Observability¶

Colony provides built-in distributed observability for long-running multi-agent sessions. Both traces (structured span data) and logs (standard Python logging) are durably persisted via Kafka and PostgreSQL, enabling post-mortem debugging even after agents have stopped.

Architecture¶

Traces¶

Traces capture structured execution spans (LLM calls, agent steps, tool invocations) with parent-child relationships, token counts, and timing data. See the AgentTracingFacility for details.

Pipeline: AgentTracingFacility → SpanProducer → Kafka (colony.spans) → SpanConsumer → PostgreSQL spans table → SpanQueryStore → Dashboard Traces tab.

Logs¶

Every Python log record emitted under the polymathera.colony namespace is captured, enriched with execution context, and durably stored.

How it works¶

KafkaLogHandler — A standard Python logging.Handler attached to the polymathera.colony root logger during deployment initialization. It intercepts all log records without requiring changes to existing log calls.
Context enrichment — Each log record is enriched with the current ExecutionContext (tenant_id, colony_id, session_id, run_id, trace_id) when available.
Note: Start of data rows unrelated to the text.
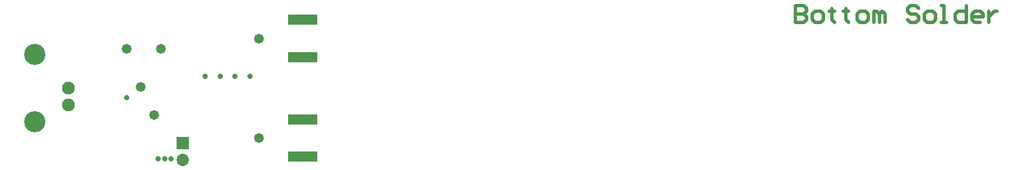
<source format=gbs>
G04 Layer_Color=10092288*
%FSLAX25Y25*%
%MOIN*%
G70*
G01*
G75*
%ADD17C,0.02000*%
%ADD34R,0.17335X0.06115*%
%ADD37C,0.12611*%
%ADD38C,0.07690*%
%ADD39C,0.05800*%
%ADD40R,0.07300X0.07300*%
%ADD41C,0.07300*%
%ADD42C,0.03200*%
D17*
X875000Y491997D02*
Y482000D01*
X879998D01*
X881664Y483666D01*
Y485332D01*
X879998Y486998D01*
X875000D01*
X879998D01*
X881664Y488664D01*
Y490331D01*
X879998Y491997D01*
X875000D01*
X886663Y482000D02*
X889995D01*
X891661Y483666D01*
Y486998D01*
X889995Y488664D01*
X886663D01*
X884997Y486998D01*
Y483666D01*
X886663Y482000D01*
X896660Y490331D02*
Y488664D01*
X894993D01*
X898326D01*
X896660D01*
Y483666D01*
X898326Y482000D01*
X904990Y490331D02*
Y488664D01*
X903324D01*
X906656D01*
X904990D01*
Y483666D01*
X906656Y482000D01*
X913321D02*
X916653D01*
X918319Y483666D01*
Y486998D01*
X916653Y488664D01*
X913321D01*
X911655Y486998D01*
Y483666D01*
X913321Y482000D01*
X921652D02*
Y488664D01*
X923318D01*
X924984Y486998D01*
Y482000D01*
Y486998D01*
X926650Y488664D01*
X928316Y486998D01*
Y482000D01*
X948310Y490331D02*
X946644Y491997D01*
X943311D01*
X941645Y490331D01*
Y488664D01*
X943311Y486998D01*
X946644D01*
X948310Y485332D01*
Y483666D01*
X946644Y482000D01*
X943311D01*
X941645Y483666D01*
X953308Y482000D02*
X956640D01*
X958306Y483666D01*
Y486998D01*
X956640Y488664D01*
X953308D01*
X951642Y486998D01*
Y483666D01*
X953308Y482000D01*
X961639D02*
X964971D01*
X963305D01*
Y491997D01*
X961639D01*
X976634D02*
Y482000D01*
X971635D01*
X969969Y483666D01*
Y486998D01*
X971635Y488664D01*
X976634D01*
X984964Y482000D02*
X981632D01*
X979966Y483666D01*
Y486998D01*
X981632Y488664D01*
X984964D01*
X986631Y486998D01*
Y485332D01*
X979966D01*
X989963Y488664D02*
Y482000D01*
Y485332D01*
X991629Y486998D01*
X993295Y488664D01*
X994961D01*
D34*
X582283Y483563D02*
D03*
Y461319D02*
D03*
Y424508D02*
D03*
Y402264D02*
D03*
D37*
X422913Y462913D02*
D03*
Y422913D02*
D03*
D38*
X442913Y442913D02*
D03*
Y432913D02*
D03*
D39*
X477559Y466535D02*
D03*
X497638D02*
D03*
X493701Y427165D02*
D03*
X485827Y443701D02*
D03*
X556102Y413386D02*
D03*
Y472441D02*
D03*
D40*
X510827Y410433D02*
D03*
D41*
Y400433D02*
D03*
D42*
X477559Y437402D02*
D03*
X550787Y450197D02*
D03*
X541831D02*
D03*
X532972D02*
D03*
X524016D02*
D03*
X503937Y401181D02*
D03*
X500000D02*
D03*
X496063D02*
D03*
X576772Y484252D02*
D03*
X580709D02*
D03*
X584646D02*
D03*
X588583D02*
D03*
X576772Y460630D02*
D03*
X580709D02*
D03*
X584646D02*
D03*
X588583D02*
D03*
X576772Y402559D02*
D03*
X580709D02*
D03*
X584646D02*
D03*
X588583D02*
D03*
Y424213D02*
D03*
X576772D02*
D03*
X584646D02*
D03*
X580709D02*
D03*
M02*

</source>
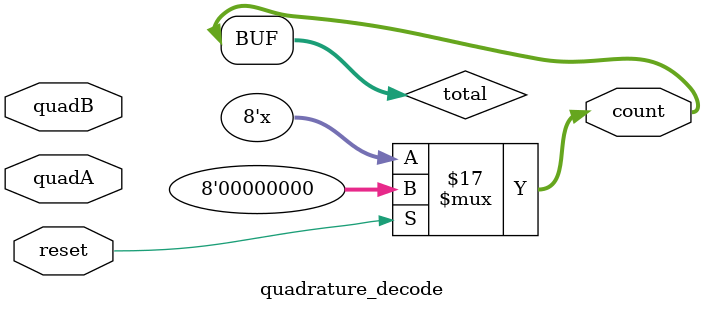
<source format=v>
module quadrature_decode(
    reset,
    quadA, 
    quadB, 
    count
);
    input reset, quadA, quadB;
    output [7:0] count;
    reg [3:0] combined; 
    reg [7:0] total;
    reg [2:0] num;
    always @ ( * )
    begin
        if (reset) begin
            combined = 4'b0000;
            total = 0;
            num = 0;
        end
        else begin
            combined = combined << 2;
            combined = combined | {quadA, quadB};
            num = 0;
            case (combined)
                4'b0000 : num =  2'd0;
                4'b0001 : num = -2'd1;
                4'b0010 : num =  2'd1;
                4'b0011 : num =  2'd0;
                4'b0100 : num =  2'd1;
                4'b0101 : num =  2'd0;
                4'b0110 : num =  2'd0;
                4'b0111 : num = -2'd1;
                4'b1000 : num = -2'd1;
                4'b1001 : num =  2'd0;
                4'b1010 : num =  2'd0;
                4'b1011 : num =  2'd1;
                4'b1100 : num =  2'd0;
                4'b1101 : num =  2'd1;
                4'b1110 : num = -2'd1;
                4'b1111 : num =  2'd0;
            endcase
            total = $signed(total) + $signed(num);
        end
    end
    assign count = total;
endmodule
</source>
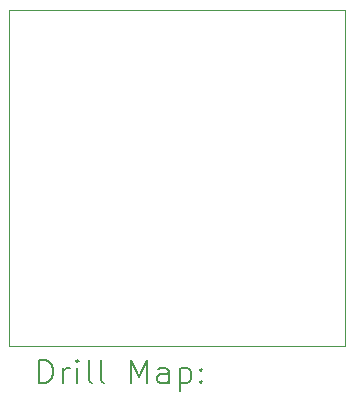
<source format=gbr>
%TF.GenerationSoftware,KiCad,Pcbnew,8.0.6-8.0.6-0~ubuntu24.04.1*%
%TF.CreationDate,2024-10-30T09:27:26+01:00*%
%TF.ProjectId,clock_pcb,636c6f63-6b5f-4706-9362-2e6b69636164,rev?*%
%TF.SameCoordinates,Original*%
%TF.FileFunction,Drillmap*%
%TF.FilePolarity,Positive*%
%FSLAX45Y45*%
G04 Gerber Fmt 4.5, Leading zero omitted, Abs format (unit mm)*
G04 Created by KiCad (PCBNEW 8.0.6-8.0.6-0~ubuntu24.04.1) date 2024-10-30 09:27:26*
%MOMM*%
%LPD*%
G01*
G04 APERTURE LIST*
%ADD10C,0.050000*%
%ADD11C,0.200000*%
G04 APERTURE END LIST*
D10*
X12800000Y-9950000D02*
X12800000Y-12800000D01*
X9950000Y-12800000D02*
X12800000Y-12800000D01*
X9950000Y-9950000D02*
X12800000Y-9950000D01*
X9950000Y-9950000D02*
X9950000Y-12800000D01*
D11*
X10208277Y-13113984D02*
X10208277Y-12913984D01*
X10208277Y-12913984D02*
X10255896Y-12913984D01*
X10255896Y-12913984D02*
X10284467Y-12923508D01*
X10284467Y-12923508D02*
X10303515Y-12942555D01*
X10303515Y-12942555D02*
X10313039Y-12961603D01*
X10313039Y-12961603D02*
X10322563Y-12999698D01*
X10322563Y-12999698D02*
X10322563Y-13028269D01*
X10322563Y-13028269D02*
X10313039Y-13066365D01*
X10313039Y-13066365D02*
X10303515Y-13085412D01*
X10303515Y-13085412D02*
X10284467Y-13104460D01*
X10284467Y-13104460D02*
X10255896Y-13113984D01*
X10255896Y-13113984D02*
X10208277Y-13113984D01*
X10408277Y-13113984D02*
X10408277Y-12980650D01*
X10408277Y-13018746D02*
X10417801Y-12999698D01*
X10417801Y-12999698D02*
X10427324Y-12990174D01*
X10427324Y-12990174D02*
X10446372Y-12980650D01*
X10446372Y-12980650D02*
X10465420Y-12980650D01*
X10532086Y-13113984D02*
X10532086Y-12980650D01*
X10532086Y-12913984D02*
X10522563Y-12923508D01*
X10522563Y-12923508D02*
X10532086Y-12933031D01*
X10532086Y-12933031D02*
X10541610Y-12923508D01*
X10541610Y-12923508D02*
X10532086Y-12913984D01*
X10532086Y-12913984D02*
X10532086Y-12933031D01*
X10655896Y-13113984D02*
X10636848Y-13104460D01*
X10636848Y-13104460D02*
X10627324Y-13085412D01*
X10627324Y-13085412D02*
X10627324Y-12913984D01*
X10760658Y-13113984D02*
X10741610Y-13104460D01*
X10741610Y-13104460D02*
X10732086Y-13085412D01*
X10732086Y-13085412D02*
X10732086Y-12913984D01*
X10989229Y-13113984D02*
X10989229Y-12913984D01*
X10989229Y-12913984D02*
X11055896Y-13056841D01*
X11055896Y-13056841D02*
X11122563Y-12913984D01*
X11122563Y-12913984D02*
X11122563Y-13113984D01*
X11303515Y-13113984D02*
X11303515Y-13009222D01*
X11303515Y-13009222D02*
X11293991Y-12990174D01*
X11293991Y-12990174D02*
X11274943Y-12980650D01*
X11274943Y-12980650D02*
X11236848Y-12980650D01*
X11236848Y-12980650D02*
X11217801Y-12990174D01*
X11303515Y-13104460D02*
X11284467Y-13113984D01*
X11284467Y-13113984D02*
X11236848Y-13113984D01*
X11236848Y-13113984D02*
X11217801Y-13104460D01*
X11217801Y-13104460D02*
X11208277Y-13085412D01*
X11208277Y-13085412D02*
X11208277Y-13066365D01*
X11208277Y-13066365D02*
X11217801Y-13047317D01*
X11217801Y-13047317D02*
X11236848Y-13037793D01*
X11236848Y-13037793D02*
X11284467Y-13037793D01*
X11284467Y-13037793D02*
X11303515Y-13028269D01*
X11398753Y-12980650D02*
X11398753Y-13180650D01*
X11398753Y-12990174D02*
X11417801Y-12980650D01*
X11417801Y-12980650D02*
X11455896Y-12980650D01*
X11455896Y-12980650D02*
X11474943Y-12990174D01*
X11474943Y-12990174D02*
X11484467Y-12999698D01*
X11484467Y-12999698D02*
X11493991Y-13018746D01*
X11493991Y-13018746D02*
X11493991Y-13075888D01*
X11493991Y-13075888D02*
X11484467Y-13094936D01*
X11484467Y-13094936D02*
X11474943Y-13104460D01*
X11474943Y-13104460D02*
X11455896Y-13113984D01*
X11455896Y-13113984D02*
X11417801Y-13113984D01*
X11417801Y-13113984D02*
X11398753Y-13104460D01*
X11579705Y-13094936D02*
X11589229Y-13104460D01*
X11589229Y-13104460D02*
X11579705Y-13113984D01*
X11579705Y-13113984D02*
X11570182Y-13104460D01*
X11570182Y-13104460D02*
X11579705Y-13094936D01*
X11579705Y-13094936D02*
X11579705Y-13113984D01*
X11579705Y-12990174D02*
X11589229Y-12999698D01*
X11589229Y-12999698D02*
X11579705Y-13009222D01*
X11579705Y-13009222D02*
X11570182Y-12999698D01*
X11570182Y-12999698D02*
X11579705Y-12990174D01*
X11579705Y-12990174D02*
X11579705Y-13009222D01*
M02*

</source>
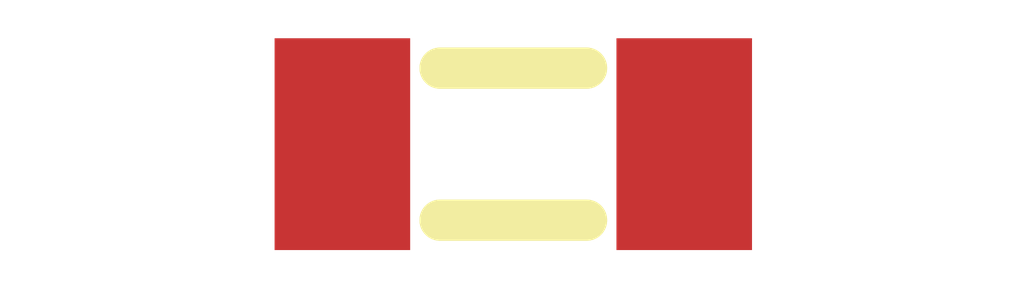
<source format=kicad_pcb>
(kicad_pcb (version 20170123) (host pcbnew "(2017-02-01 revision 9319ef0)-master")

  (general
    (links 0)
    (no_connects 0)
    (area 25.360476 24.374999 34.329524 26.425001)
    (thickness 1.6)
    (drawings 0)
    (tracks 0)
    (zones 0)
    (modules 1)
    (nets 1)
  )

  (page A4)
  (layers
    (0 F.Cu signal)
    (31 B.Cu signal)
    (32 B.Adhes user)
    (33 F.Adhes user)
    (34 B.Paste user)
    (35 F.Paste user)
    (36 B.SilkS user)
    (37 F.SilkS user)
    (38 B.Mask user)
    (39 F.Mask user)
    (40 Dwgs.User user)
    (41 Cmts.User user)
    (42 Eco1.User user)
    (43 Eco2.User user)
    (44 Edge.Cuts user)
    (45 Margin user)
    (46 B.CrtYd user)
    (47 F.CrtYd user)
    (48 B.Fab user)
    (49 F.Fab user)
  )

  (setup
    (last_trace_width 0.25)
    (trace_clearance 0.2)
    (zone_clearance 0.508)
    (zone_45_only no)
    (trace_min 0.2)
    (segment_width 0.2)
    (edge_width 0.15)
    (via_size 0.8)
    (via_drill 0.4)
    (via_min_size 0.4)
    (via_min_drill 0.3)
    (uvia_size 0.3)
    (uvia_drill 0.1)
    (uvias_allowed no)
    (uvia_min_size 0.2)
    (uvia_min_drill 0.1)
    (pcb_text_width 0.3)
    (pcb_text_size 1.5 1.5)
    (mod_edge_width 0.15)
    (mod_text_size 1 1)
    (mod_text_width 0.15)
    (pad_size 1.524 1.524)
    (pad_drill 0.762)
    (pad_to_mask_clearance 0.2)
    (aux_axis_origin 0 0)
    (visible_elements FFFFFF7F)
    (pcbplotparams
      (layerselection 0x00030_ffffffff)
      (usegerberextensions false)
      (excludeedgelayer true)
      (linewidth 0.100000)
      (plotframeref false)
      (viasonmask false)
      (mode 1)
      (useauxorigin false)
      (hpglpennumber 1)
      (hpglpenspeed 20)
      (hpglpendiameter 15)
      (psnegative false)
      (psa4output false)
      (plotreference true)
      (plotvalue true)
      (plotinvisibletext false)
      (padsonsilk false)
      (subtractmaskfromsilk false)
      (outputformat 1)
      (mirror false)
      (drillshape 1)
      (scaleselection 1)
      (outputdirectory ""))
  )

  (net 0 "")

  (net_class Default "This is the default net class."
    (clearance 0.2)
    (trace_width 0.25)
    (via_dia 0.8)
    (via_drill 0.4)
    (uvia_dia 0.3)
    (uvia_drill 0.1)
  )

  (module RESC3216X65 (layer F.Cu) (tedit 5898E501) (tstamp 5898E4FF)
    (at 25.4 25.4)
    (descr "Resistor,Chip;3.20mm L X 1.60mm W X 0.65mm H")
    (attr smd)
    (fp_text reference REF** (at 0 0) (layer F.SilkS) hide
      (effects (font (size 0.8 0.8) (thickness 0.15)))
    )
    (fp_text value RESC3216X65 (at 0 0) (layer F.Fab)
      (effects (font (size 0.8 0.8) (thickness 0.15)))
    )
    (fp_line (start -2.275 1.15) (end -2.275 -1.15) (layer F.CrtYd) (width 0.15))
    (fp_line (start 2.275 1.15) (end -2.275 1.15) (layer F.CrtYd) (width 0.15))
    (fp_line (start 2.275 -1.15) (end 2.275 1.15) (layer F.CrtYd) (width 0.15))
    (fp_line (start -2.275 -1.15) (end 2.275 -1.15) (layer F.CrtYd) (width 0.15))
    (fp_line (start 0.621 -0.646) (end -0.621 -0.646) (layer F.SilkS) (width 0.35))
    (fp_line (start -0.621 -0.646) (end 0.621 -0.646) (layer F.SilkS) (width 0.35))
    (fp_line (start 0.621 0.646) (end -0.621 0.646) (layer F.SilkS) (width 0.35))
    (fp_line (start -0.621 0.646) (end 0.621 0.646) (layer F.SilkS) (width 0.35))
    (pad 2 smd rect (at 1.45 0) (size 1.15 1.8) (layers F.Cu F.Paste F.Mask))
    (pad 1 smd rect (at -1.45 0) (size 1.15 1.8) (layers F.Cu F.Paste F.Mask))
    (model ${KIPRJMOD}/EIA1206_METRIC3216/000.wrl
      (at (xyz 0 0 0))
      (scale (xyz 1 1 1))
      (rotate (xyz 0 0 0))
    )
  )

)

</source>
This enables filtering logs by session or correlating them with traces.
Async batching — Log records are queued in-process and flushed to Kafka asynchronously in batches (default: 50 records every 2 seconds). The emit() method never blocks the caller.
LogConsumer — Runs in the dashboard backend container. Reads from the colony.logs Kafka topic and batch-inserts into PostgreSQL.
LogQueryStore — Provides filtered, paginated queries over persisted logs:
Filter by session, run, trace, actor class, log level
Full-text search in messages (case-insensitive)
Time range queries
Aggregate statistics (error counts, actor summaries)

Querying logs¶

The dashboard exposes persistent log endpoints:

GET /api/v1/logs/persistent?session_id=X&level=WARNING&limit=100
GET /api/v1/logs/persistent?run_id=Y&search=timeout
GET /api/v1/logs/persistent?actor_class=StandaloneAgentDeployment&since=1712000000
GET /api/v1/logs/persistent/stats?session_id=X
GET /api/v1/logs/persistent/actors

These work even after the application stops — logs are durably stored in PostgreSQL as long as the dashboard and database containers are running.

Log record schema¶

Each log record stored in PostgreSQL contains:

Field	Type	Description
`log_id`	TEXT	Unique identifier
`timestamp`	TIMESTAMPTZ	When the log was emitted
`level`	TEXT	DEBUG, INFO, WARNING, ERROR, CRITICAL
`logger_name`	TEXT	Python logger name (e.g., `polymathera.colony.agents.base`)
`message`	TEXT	Log message
`module`	TEXT	Python module name
`func_name`	TEXT	Function that emitted the log
`line_no`	INTEGER	Source line number
`pid`	INTEGER	Process ID
`actor_class`	TEXT	Deployment class name (e.g., `StandaloneAgentDeployment`)
`node_id`	TEXT	Ray node ID
`tenant_id`	TEXT	Tenant ID (from execution context)
`colony_id`	TEXT	Colony ID (from execution context)
`session_id`	TEXT	Session ID (from execution context)
`run_id`	TEXT	Run ID (from execution context)
`trace_id`	TEXT	Trace ID (for correlation with spans)
`exc_info`	TEXT	Exception traceback if present

Indexes¶

Logs are indexed for fast queries on common access patterns:

(session_id, timestamp DESC) — all logs for a session, newest first
(run_id, timestamp DESC) — all logs for a specific run
(actor_class, timestamp DESC) — all logs from a deployment type
(level, timestamp DESC) — find errors/warnings quickly
(trace_id, timestamp DESC) — correlate logs with traces
(timestamp DESC) — global time-ordered access

Setup¶

The log pipeline is automatic. When KAFKA_BOOTSTRAP is set in the environment (which it is in all Docker containers), every deployment attaches the KafkaLogHandler during initialization. No configuration required.

To disable the log pipeline, unset the KAFKA_BOOTSTRAP environment variable.

Infrastructure requirements¶

Both traces and logs require:

Kafka — Message broker for reliable delivery and replay
PostgreSQL — Durable storage and indexed queries
Dashboard container — Runs the Kafka consumers that sink to PostgreSQL

All three are included in the default colony-env Docker Compose setup.